> _GIVEN PASSAGE_
========

This is the first in a series of blogs that will help you prepare for and navigate through early pregnancy.
First, let’s look at what could influences our ideas about pregnancy, labor, and childbirth. Are we influenced by the stories that are told to us by the women of our family? Are our thoughts moulded by what we see in movies and read in books? Or, are our opinions formed when we hear from our friends about what they have experienced when they have their children? Is this how we learn about common maternity care practices in the area of the country where we live? I’m sure that the answer is a combination of all of these factors.
The mind-body connection is very strong. Ingrained into our subconscious is the information that we’ve gathered about maternity care throughout our life. These stories can influence how we approach our own childbirth experience. Are we making our childbirth choices and decisions out of an emotional reaction instead of on solid evidence based facts?
Let’s say that our grandmother, mother, or aunts report that they had difficulty giving birth. This information may contribute to our feeling like we inherited being in a high-risk category for our pregnancy. This state of mind may influence the belief that birth is a disorder or an illness that sometimes goes well.
If we hear stories that birth went smoothly and that the moment was treated with reverence and celebration, we may come away with the correct notion that birth is an intense but joyful experience that sometimes require help from a care provider to return the process to the path of normal.
We may understand that childbirth is an experience worthy of being exciting about, looking forward to, and celebrating.

========

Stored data

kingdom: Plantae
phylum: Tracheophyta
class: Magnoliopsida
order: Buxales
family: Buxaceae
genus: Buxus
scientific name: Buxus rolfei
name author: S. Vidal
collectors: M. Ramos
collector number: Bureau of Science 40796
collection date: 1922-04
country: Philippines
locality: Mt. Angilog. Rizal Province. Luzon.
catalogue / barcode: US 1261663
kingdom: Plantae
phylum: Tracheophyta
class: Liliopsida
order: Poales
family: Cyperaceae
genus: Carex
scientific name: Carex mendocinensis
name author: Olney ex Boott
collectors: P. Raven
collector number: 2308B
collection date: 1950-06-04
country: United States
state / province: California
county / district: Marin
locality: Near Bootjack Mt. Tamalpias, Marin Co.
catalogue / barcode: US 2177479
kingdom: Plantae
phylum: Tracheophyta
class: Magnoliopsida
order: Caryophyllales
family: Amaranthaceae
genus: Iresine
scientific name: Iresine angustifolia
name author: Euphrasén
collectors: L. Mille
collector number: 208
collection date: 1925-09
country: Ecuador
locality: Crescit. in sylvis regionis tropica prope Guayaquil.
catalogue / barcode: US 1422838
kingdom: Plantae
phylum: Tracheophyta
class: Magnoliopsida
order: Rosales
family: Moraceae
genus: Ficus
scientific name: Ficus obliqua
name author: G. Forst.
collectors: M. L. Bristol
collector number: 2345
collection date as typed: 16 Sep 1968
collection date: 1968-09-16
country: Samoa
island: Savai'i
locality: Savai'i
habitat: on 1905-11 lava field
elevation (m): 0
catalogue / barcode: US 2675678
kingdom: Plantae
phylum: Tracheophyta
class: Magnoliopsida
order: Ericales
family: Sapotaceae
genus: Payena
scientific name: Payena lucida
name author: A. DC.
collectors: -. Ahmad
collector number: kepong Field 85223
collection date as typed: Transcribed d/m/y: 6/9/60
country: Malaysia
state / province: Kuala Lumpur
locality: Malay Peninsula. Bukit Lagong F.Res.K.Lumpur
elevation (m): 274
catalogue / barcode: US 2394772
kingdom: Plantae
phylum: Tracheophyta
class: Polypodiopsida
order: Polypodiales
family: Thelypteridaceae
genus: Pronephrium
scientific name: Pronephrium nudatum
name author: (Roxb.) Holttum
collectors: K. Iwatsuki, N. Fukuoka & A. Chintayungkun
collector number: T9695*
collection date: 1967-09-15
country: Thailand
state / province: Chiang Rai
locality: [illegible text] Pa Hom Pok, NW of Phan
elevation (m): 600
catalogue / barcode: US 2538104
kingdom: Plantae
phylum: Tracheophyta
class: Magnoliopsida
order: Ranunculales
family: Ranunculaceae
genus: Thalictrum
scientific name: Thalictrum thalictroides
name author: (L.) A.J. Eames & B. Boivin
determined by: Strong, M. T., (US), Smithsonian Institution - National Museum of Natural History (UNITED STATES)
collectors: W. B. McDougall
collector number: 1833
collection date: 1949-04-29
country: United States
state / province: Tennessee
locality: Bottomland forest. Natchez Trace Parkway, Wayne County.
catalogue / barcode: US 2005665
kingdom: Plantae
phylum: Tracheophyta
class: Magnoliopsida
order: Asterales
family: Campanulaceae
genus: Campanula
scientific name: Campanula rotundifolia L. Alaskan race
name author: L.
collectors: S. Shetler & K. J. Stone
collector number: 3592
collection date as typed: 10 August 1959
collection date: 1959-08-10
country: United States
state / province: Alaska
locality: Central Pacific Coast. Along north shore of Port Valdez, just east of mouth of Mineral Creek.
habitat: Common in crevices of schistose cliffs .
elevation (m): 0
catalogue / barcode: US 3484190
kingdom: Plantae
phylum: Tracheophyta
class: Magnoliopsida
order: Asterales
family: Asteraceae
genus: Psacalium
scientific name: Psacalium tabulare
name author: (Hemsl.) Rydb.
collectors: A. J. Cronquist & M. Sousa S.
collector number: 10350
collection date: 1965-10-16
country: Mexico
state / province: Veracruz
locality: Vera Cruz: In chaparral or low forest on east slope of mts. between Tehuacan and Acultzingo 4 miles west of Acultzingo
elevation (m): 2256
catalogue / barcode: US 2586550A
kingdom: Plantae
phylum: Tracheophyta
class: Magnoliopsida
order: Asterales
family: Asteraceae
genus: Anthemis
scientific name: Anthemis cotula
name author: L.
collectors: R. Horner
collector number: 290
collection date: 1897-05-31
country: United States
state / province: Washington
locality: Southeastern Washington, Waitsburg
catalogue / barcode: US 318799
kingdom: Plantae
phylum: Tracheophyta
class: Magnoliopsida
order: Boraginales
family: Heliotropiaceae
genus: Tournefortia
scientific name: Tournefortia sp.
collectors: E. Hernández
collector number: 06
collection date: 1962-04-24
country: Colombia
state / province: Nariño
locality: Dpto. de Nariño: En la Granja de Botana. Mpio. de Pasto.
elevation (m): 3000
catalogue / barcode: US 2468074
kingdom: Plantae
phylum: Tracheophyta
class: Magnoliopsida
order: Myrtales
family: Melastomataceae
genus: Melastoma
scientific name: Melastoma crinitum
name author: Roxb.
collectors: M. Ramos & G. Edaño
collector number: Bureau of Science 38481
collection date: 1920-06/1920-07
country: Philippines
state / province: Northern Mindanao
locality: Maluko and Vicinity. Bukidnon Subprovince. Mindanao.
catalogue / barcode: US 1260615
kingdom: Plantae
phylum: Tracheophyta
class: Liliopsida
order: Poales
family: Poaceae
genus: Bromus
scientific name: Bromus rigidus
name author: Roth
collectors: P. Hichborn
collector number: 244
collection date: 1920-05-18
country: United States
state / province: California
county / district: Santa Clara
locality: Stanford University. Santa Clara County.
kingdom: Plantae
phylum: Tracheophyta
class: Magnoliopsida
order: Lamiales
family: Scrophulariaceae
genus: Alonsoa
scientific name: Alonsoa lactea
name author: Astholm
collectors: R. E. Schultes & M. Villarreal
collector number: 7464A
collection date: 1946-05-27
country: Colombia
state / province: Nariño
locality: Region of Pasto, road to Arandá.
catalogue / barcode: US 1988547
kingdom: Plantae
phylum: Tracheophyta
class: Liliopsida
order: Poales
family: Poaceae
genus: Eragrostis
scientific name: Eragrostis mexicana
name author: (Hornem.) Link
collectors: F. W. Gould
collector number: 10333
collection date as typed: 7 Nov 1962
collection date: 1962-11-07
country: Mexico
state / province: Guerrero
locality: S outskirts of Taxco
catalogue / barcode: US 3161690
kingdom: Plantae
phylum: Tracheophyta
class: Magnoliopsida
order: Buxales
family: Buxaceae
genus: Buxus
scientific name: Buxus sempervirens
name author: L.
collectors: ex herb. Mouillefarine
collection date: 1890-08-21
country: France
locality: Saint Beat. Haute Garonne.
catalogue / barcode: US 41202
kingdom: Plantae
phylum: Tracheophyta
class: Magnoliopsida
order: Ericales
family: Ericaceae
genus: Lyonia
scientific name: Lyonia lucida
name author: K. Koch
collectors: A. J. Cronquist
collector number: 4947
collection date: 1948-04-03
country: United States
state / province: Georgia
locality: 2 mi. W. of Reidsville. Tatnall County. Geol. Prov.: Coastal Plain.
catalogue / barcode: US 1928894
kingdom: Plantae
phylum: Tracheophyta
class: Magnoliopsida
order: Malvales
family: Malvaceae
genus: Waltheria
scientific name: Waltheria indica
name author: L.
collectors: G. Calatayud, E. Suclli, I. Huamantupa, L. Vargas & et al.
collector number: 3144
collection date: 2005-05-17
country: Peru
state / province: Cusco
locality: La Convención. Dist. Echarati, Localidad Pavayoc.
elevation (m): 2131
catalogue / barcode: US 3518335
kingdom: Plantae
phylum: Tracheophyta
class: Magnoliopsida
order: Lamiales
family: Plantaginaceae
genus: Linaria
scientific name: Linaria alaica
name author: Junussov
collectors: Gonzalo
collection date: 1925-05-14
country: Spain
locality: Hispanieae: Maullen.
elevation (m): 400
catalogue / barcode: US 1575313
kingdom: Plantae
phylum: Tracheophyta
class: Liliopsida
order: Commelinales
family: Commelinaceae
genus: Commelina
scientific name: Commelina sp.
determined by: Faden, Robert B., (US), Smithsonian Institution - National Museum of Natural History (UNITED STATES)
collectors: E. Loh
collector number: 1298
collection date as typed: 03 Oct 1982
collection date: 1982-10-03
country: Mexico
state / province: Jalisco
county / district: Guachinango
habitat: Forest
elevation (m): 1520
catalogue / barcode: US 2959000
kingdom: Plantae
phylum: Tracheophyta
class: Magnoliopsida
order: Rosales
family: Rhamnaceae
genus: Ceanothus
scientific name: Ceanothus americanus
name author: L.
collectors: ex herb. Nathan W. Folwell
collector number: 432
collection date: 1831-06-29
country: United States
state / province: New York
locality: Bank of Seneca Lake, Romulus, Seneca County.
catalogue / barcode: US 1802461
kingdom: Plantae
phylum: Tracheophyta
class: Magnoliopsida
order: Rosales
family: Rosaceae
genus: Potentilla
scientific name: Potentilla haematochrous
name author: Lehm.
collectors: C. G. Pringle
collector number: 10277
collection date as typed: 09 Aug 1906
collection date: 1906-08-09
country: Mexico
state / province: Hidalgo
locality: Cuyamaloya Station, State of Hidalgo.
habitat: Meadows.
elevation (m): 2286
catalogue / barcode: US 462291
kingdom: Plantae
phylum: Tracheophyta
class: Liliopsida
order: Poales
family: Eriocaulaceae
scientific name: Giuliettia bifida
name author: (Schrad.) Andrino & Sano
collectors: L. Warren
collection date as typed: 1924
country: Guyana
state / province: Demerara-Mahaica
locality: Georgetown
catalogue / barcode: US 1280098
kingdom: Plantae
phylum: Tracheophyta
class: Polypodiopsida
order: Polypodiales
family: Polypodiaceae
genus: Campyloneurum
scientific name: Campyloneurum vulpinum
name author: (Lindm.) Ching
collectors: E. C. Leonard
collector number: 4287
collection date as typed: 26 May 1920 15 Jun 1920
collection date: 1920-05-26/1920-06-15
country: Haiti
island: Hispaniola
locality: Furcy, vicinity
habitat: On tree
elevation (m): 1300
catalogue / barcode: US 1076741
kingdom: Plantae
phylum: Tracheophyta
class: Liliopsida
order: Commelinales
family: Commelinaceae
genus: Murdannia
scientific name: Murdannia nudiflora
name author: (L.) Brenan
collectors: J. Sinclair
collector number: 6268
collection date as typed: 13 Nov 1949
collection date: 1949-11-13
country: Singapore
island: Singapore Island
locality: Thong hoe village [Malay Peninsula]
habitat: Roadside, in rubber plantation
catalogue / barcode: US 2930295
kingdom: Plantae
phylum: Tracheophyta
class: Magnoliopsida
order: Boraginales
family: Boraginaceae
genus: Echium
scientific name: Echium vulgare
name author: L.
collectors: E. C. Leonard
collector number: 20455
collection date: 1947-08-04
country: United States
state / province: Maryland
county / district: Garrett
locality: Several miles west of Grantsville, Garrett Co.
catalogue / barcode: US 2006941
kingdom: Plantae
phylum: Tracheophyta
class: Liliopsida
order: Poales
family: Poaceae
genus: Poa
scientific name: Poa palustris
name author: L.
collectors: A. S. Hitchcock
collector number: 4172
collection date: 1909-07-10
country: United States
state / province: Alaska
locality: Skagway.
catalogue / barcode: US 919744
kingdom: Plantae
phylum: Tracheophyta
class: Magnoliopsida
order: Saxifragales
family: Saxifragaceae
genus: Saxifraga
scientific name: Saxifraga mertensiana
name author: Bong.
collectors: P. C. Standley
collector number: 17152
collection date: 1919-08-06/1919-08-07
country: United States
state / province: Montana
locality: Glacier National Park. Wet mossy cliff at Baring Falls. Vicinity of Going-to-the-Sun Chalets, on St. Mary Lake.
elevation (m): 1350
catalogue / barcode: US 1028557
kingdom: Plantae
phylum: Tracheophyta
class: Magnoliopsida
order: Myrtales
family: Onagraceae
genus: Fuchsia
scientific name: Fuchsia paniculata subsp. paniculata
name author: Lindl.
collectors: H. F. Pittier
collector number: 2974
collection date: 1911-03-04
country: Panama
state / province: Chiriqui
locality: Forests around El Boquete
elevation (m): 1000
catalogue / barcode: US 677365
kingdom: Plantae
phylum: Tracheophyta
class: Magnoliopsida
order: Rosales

========

> _QUESTIONS_
A) Retype the section of the blog post that opens with the words containing "Let’s say that" and closes with "sometimes goes well.".
B) Name each family member whom the blog post mentions as possibly reporting difficulty giving birth.
C) Answer these questions using the blog post:
(i) How does it describe the strength of the mind-body connection?
(ii) What kind of experience may stories of smooth births lead us to regard birth as?
(iii) What is the blog post the first in?
Use only the blog post when responding.

> _EXERCISE RESULTS_
A)
Let’s say that our grandmother, mother, or aunts report that they had difficulty giving birth. This information may contribute to our feeling like we inherited being in a high-risk category for our pregnancy. This state of mind may influence the belief that birth is a disorder or an illness that sometimes goes well.

B) Grandmother, mother, aunts

C)
(i) It is very strong.
(ii) An intense but joyful experience.
(iii) A series of blogs that will help you prepare for and navigate through early pregnancy.